Никита по привычке торопливо забегал по комнате:
— Ишь ты, ево касается, а меня не касается? А ежели пальцем будут тыкать, что сын купца Фирсова сыцилистом стал, тогда как?
— Ответьте, что у старшего сына своя дорога, — холодно заметил Андрей.
Никита круто повернулся к нему.
— Вот тебе мой сказ: свою вывеску «Торговый дом Фирсова и сыновья» марать не позволю. Не тобой дело начато, не тобой будет кончено.
— Может быть, и мной. Поживем — увидим, — многозначительно ответил Андрей и, хлопнув дверью, спустился в кухню, где сидел полицейский.
— От господина исправника пакет, — подавая бумагу, козырнул тот. Андрей вскрыл конверт и, пробежав глазами письмо, сказал:
— Хорошо, скажите, что буду.
— Распишитесь на конверте. Такой порядок-с, — вновь козырнул околоточный.
К исправнику идти рано. Андрей решил побродить по лесу. Омытые утренней росой молчаливо стояли молодые березы. В одном месте ветви деревьев так густо сплелись, что пришлось с трудом выбираться на небольшую поляну, заросшую травой, из которой выглядывали фиолетовые колокольчики и белая ромашка.
Гудели шмели. По широким листьям лопуха ползали божьи коровки. За кромкой леса шли поля. Показался пахарь.
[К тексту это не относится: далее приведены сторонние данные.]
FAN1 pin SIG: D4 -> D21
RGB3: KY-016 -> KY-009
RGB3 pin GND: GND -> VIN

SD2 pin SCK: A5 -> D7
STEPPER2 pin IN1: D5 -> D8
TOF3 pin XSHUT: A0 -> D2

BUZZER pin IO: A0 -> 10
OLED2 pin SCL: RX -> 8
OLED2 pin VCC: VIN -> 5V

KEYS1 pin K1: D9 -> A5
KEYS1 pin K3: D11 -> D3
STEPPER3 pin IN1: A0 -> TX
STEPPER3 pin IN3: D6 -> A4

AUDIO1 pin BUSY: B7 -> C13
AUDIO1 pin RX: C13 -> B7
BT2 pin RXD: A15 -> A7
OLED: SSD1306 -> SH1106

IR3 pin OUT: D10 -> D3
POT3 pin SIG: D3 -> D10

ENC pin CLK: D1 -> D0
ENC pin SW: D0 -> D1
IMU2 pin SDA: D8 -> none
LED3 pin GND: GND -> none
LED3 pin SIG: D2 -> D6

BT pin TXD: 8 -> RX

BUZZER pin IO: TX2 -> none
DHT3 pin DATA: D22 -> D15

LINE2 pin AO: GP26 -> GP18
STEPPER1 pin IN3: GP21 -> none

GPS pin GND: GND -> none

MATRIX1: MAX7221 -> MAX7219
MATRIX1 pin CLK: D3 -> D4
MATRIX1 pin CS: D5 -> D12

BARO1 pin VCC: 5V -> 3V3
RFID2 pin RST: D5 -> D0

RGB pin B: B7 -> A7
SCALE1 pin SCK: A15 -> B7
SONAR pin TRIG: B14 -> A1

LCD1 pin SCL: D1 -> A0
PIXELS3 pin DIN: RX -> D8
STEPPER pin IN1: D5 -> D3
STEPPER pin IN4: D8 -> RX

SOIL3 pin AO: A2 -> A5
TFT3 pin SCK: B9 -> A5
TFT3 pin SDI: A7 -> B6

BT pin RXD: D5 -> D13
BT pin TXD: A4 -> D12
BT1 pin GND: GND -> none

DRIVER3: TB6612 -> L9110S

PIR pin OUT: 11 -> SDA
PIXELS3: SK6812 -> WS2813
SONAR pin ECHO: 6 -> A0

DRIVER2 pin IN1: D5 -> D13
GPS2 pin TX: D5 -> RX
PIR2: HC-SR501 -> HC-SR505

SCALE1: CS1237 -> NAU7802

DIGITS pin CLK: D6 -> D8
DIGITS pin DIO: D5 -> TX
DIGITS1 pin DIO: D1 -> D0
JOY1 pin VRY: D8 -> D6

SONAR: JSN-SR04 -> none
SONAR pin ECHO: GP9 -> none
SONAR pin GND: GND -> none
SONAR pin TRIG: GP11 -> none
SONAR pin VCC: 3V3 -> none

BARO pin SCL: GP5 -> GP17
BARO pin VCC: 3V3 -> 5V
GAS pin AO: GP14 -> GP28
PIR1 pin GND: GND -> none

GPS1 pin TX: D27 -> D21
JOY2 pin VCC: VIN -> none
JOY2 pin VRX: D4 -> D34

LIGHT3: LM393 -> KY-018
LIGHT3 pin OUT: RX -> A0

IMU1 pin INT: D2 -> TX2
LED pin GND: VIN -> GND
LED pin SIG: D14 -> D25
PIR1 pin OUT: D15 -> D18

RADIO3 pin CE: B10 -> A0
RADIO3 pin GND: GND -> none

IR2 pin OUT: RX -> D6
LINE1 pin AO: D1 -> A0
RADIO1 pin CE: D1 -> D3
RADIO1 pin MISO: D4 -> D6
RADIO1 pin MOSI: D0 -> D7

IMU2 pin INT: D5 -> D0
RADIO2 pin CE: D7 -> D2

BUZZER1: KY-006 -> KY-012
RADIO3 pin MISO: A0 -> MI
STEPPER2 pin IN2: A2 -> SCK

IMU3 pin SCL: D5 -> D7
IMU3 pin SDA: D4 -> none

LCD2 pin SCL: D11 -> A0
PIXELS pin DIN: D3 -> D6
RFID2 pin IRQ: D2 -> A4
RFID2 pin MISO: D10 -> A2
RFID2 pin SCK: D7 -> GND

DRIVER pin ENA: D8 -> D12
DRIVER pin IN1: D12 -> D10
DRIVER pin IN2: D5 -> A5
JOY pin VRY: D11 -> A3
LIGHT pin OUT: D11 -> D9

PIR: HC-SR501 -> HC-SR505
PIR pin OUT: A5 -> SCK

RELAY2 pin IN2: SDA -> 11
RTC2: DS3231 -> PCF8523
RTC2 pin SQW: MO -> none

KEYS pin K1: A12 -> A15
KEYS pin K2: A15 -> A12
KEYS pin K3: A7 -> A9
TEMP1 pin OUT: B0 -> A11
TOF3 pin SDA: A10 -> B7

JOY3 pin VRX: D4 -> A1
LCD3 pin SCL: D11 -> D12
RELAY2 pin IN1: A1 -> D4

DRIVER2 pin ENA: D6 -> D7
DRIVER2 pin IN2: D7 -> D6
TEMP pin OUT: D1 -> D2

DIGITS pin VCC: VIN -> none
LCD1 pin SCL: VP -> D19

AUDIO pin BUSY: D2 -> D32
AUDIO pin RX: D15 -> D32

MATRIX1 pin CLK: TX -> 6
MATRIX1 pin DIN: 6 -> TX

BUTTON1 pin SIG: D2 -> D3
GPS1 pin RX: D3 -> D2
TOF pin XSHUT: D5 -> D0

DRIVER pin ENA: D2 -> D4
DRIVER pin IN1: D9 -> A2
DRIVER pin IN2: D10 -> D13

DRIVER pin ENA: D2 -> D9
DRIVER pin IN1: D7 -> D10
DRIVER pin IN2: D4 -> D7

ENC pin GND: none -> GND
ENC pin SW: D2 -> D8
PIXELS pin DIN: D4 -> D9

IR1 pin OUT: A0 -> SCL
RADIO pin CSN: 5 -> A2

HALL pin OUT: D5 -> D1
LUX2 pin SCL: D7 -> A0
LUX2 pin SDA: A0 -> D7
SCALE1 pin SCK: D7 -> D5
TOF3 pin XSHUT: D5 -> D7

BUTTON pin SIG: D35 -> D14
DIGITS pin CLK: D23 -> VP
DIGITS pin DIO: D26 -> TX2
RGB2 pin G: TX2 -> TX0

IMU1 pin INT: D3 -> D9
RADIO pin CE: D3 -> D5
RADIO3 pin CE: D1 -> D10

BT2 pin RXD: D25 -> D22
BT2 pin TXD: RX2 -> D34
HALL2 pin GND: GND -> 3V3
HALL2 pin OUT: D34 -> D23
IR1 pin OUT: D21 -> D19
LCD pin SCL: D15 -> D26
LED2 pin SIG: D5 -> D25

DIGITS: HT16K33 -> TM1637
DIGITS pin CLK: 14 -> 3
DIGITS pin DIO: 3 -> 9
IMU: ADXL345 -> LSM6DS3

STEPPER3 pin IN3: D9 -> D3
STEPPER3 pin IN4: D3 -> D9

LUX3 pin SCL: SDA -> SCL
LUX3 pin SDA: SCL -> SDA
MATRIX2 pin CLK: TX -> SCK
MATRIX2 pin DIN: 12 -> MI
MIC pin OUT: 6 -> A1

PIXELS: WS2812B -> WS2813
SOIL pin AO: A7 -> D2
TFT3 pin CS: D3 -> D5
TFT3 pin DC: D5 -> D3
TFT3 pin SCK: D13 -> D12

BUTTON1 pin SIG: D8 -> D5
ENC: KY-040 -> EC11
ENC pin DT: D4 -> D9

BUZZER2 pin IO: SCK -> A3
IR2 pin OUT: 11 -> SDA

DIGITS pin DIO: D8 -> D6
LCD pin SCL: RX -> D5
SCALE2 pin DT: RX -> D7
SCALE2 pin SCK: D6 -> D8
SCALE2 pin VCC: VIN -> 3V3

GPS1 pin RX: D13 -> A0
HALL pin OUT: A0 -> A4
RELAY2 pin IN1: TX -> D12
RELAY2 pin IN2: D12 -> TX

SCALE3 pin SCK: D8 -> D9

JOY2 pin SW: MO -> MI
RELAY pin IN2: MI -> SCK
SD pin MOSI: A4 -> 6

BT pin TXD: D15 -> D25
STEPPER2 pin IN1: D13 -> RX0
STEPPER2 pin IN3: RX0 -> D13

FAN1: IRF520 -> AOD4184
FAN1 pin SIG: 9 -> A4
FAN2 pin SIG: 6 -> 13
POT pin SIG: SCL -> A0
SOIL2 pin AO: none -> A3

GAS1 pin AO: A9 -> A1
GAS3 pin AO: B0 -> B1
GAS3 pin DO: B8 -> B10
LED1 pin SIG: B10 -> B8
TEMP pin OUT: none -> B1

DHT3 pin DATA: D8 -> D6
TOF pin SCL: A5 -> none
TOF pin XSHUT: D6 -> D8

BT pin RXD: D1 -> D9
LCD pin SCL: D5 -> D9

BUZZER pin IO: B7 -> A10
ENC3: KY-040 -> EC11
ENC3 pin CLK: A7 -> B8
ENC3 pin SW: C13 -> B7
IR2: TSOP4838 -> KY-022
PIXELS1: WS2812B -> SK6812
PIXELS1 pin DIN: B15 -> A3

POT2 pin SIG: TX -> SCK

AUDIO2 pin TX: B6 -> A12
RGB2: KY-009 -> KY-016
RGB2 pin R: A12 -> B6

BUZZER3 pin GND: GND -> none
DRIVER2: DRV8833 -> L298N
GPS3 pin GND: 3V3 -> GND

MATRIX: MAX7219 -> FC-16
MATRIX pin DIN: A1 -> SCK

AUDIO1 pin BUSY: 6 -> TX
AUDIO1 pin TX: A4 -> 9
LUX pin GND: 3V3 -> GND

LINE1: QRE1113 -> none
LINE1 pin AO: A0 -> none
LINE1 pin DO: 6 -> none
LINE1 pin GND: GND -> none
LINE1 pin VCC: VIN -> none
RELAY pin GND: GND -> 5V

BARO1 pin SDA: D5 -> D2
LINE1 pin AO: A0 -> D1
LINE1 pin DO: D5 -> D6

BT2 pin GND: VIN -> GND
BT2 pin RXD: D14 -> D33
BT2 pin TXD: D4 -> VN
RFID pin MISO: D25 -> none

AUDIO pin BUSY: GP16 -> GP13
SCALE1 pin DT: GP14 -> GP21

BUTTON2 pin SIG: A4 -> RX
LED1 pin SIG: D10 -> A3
Налегая на сабан, дергал вожжой заморенную лошаденку, которая с трудом тащилась по неглубокой борозде.
Поравнявшись с Андреем, крестьянин остановил лошадь и, опустившись на деревянную стрелу сабана, вытер рукавом рубахи лоб.
— Нет ли покурить? — спросил он без улыбки.
Андрей подал папироску. Худое с жиденькой бородой лицо, домотканная из грубого холста рубаха, грязные опорки и вся тощая фигура крестьянина выглядела точно осиновый пенек, обглоданный зайцами.
Сделав большую затяжку, пахарь закашлял и потер рукой плоскую грудь.
— Ржи думаю немножко посеять, — обращаясь не то к Андрею, не то к самому себе, промолвил он и уныло посмотрел на клячу. — Плохо тянуть стала… овса-то с весны нет, а на подножном корму много не наработаешь. Да и год-то был неурожайный…
— Ну, а земство разве не помогает? — спросил Андрей.
— Помогает, — криво усмехнулся мужик. — Сунулся я как-то в кредитное товарищество, а мне кукиш показали: таким, как я, голоштанникам, ссуды не дают.
— А кому же дают? — заинтересовался Андрей.
— Кто побогаче, тем и кредит. А наш брат хоть песни пой, хоть волком вой, не жди, не учуют…
— Можно обратиться в Крестьянский банк.
— Одно только название, что крестьянский, а на деле там лавочники да купцы орудуют.
— Значит, по-твоему, и обратиться за помощью не к кому?
— Подохнешь и домовину не сколотят, а не только помощь живому человеку дать, — бросив в сердцах папироску, крестьянин подошел к лошади, поправил шлею.
— Разрешите еще одну… — видя, что Андрей раскрыл портсигар, попросил он и, закурив, тронул коня вожжой. — Загон мне до обеда надо допахать. Ну ты, дохлая! — крикнул он на лошадь и, налегая на поручни сабана, зашагал по борозде.